Nehmt meinen Dank, wenn auch die Welt,
Wie mir einst, ihren vorenthält!“

An eigenen Compositionen – meist für Clavier und Gesang, doch darunter auch ein Concert mit Orchester, ein Trio und Romanzen für Pianoforte und Geige – veröffentlichte Clara im Laufe der Zeit 23 opera und einiges ohne Opuszahl Erschienene. Aber auch das, was ihr Gatte schuf, durchlebte sie treulich mit ihm, und an seinem Streben nach dem Höchsten nahm sie theil.

„Er war ihr“ – wie Ferdinand Hiller in bewegter Rede am Grabe Robert Schumann’s bezeugte – „wie der Tochter der Vater, wie der Braut der Bräutigam, wie dem Jünger der Meister, wie dem Gläubigen der Heilige.“

Als liebevolle Vermittlerin stand sie zwischen dem in seine Traum- und Gedankenwelt vertieften, schweigsamen Manne und dem praktischen Leben, der Außenwelt. Von der stillen Heimstätte, die sie sich als Mittelpunkt harmonischsten häuslichen Glückes zunächst in Leipzig, dann in Dresden (von 1844 bis 1850) und zuletzt in Düsseldorf gegründet, zog sie ihn auch zeitweilig mit in’s Weite hinaus, in Rußland wie in den verschiedensten Gegenden Deutschlands, Oesterreichs und der Niederlande Triumphe mit ihm feiernd. Durch seinen Genius empfing der ihre seine eigentlichste höchste Weihe. Weit über das, was Clara Wieck einst war, wuchs Clara Schumann hinaus. Aus der „lieblichen Musenspielgenossin ward eine weihevolle, treu pflichtige und strenge Priesterin“.

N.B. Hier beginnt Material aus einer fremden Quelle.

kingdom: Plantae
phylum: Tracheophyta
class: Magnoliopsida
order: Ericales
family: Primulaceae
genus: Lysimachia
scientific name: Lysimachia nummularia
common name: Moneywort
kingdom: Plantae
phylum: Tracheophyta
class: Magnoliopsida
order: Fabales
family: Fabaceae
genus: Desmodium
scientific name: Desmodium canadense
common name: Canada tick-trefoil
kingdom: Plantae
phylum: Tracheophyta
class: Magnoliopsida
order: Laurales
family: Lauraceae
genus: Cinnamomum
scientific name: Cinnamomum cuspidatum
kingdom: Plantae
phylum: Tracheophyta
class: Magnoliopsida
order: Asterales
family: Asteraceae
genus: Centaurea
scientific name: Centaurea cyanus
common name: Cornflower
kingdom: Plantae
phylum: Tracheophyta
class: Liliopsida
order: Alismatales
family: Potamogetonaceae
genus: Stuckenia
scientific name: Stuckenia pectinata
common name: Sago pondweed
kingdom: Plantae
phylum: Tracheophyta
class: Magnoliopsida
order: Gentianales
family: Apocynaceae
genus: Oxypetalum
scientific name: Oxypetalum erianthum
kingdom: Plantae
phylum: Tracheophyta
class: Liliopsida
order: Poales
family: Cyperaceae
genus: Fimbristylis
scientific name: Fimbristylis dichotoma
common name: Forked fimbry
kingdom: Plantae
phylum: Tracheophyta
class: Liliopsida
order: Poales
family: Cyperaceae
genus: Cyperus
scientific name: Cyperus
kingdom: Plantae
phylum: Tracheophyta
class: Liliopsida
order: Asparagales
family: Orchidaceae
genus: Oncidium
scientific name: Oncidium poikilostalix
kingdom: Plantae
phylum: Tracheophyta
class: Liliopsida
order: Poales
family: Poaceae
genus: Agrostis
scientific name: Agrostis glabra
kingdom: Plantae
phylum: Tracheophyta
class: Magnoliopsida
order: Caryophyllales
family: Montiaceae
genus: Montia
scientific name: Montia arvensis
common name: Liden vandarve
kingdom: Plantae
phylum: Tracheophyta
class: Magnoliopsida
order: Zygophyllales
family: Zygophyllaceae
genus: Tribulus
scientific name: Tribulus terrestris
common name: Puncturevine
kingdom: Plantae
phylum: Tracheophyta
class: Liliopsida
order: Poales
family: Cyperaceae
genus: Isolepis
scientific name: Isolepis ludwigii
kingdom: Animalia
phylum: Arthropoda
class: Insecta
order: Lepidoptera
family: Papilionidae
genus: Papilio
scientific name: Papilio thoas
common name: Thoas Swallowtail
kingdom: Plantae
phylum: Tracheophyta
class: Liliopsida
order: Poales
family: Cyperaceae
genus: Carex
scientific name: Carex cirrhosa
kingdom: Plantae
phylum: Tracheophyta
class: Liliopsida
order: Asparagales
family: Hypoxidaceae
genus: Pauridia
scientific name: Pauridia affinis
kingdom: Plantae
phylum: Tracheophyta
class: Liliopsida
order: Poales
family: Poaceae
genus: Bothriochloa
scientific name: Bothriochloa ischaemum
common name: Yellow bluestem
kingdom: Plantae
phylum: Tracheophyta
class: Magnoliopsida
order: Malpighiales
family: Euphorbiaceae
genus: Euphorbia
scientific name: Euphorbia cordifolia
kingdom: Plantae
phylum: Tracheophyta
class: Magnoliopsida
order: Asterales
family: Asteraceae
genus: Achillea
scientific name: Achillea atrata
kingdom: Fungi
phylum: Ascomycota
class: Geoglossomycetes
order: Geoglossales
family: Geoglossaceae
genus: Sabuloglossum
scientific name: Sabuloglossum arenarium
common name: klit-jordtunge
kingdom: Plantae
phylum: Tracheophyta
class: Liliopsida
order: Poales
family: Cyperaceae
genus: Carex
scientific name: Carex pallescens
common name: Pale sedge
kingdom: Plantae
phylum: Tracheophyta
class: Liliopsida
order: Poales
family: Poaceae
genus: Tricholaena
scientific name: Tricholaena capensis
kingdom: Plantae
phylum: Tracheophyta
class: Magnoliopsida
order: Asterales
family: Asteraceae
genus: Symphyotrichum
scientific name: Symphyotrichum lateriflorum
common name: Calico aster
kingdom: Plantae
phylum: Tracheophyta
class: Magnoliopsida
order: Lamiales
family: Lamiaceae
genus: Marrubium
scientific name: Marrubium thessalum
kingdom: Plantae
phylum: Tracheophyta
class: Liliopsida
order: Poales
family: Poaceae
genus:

Sie offenbarte der Welt, was in seiner Seele erklungen und rastete nicht, bis sie seinen tiefsinnigen Clavierdichtungen ein immer allgemeineres Verständniß erschlossen. So war die Ehe dieser beiden Muesenkinder ein gegenseitiges seliges Geben und Nehmen; so war ihre Größe sein, seine Anerkennung ihr Verdienst. Konnte es im Jahre 1846, als Beide Wien besuchten, wie Hanslick erzählt, noch geschehen, daß man von ihm nur als von dem „Mann der Clara Wieck“ sprach, und bei einem Hofconcert sich eine hohe Person nach Clara’s Production mit der huldvollen Frage an ihren Gatten wandte: „Sind Sie auch musikalisch?“ so lernte die Welt dank den Bemühungen der treuen Gattin allmählich erkennen, was sie in ihm besaß.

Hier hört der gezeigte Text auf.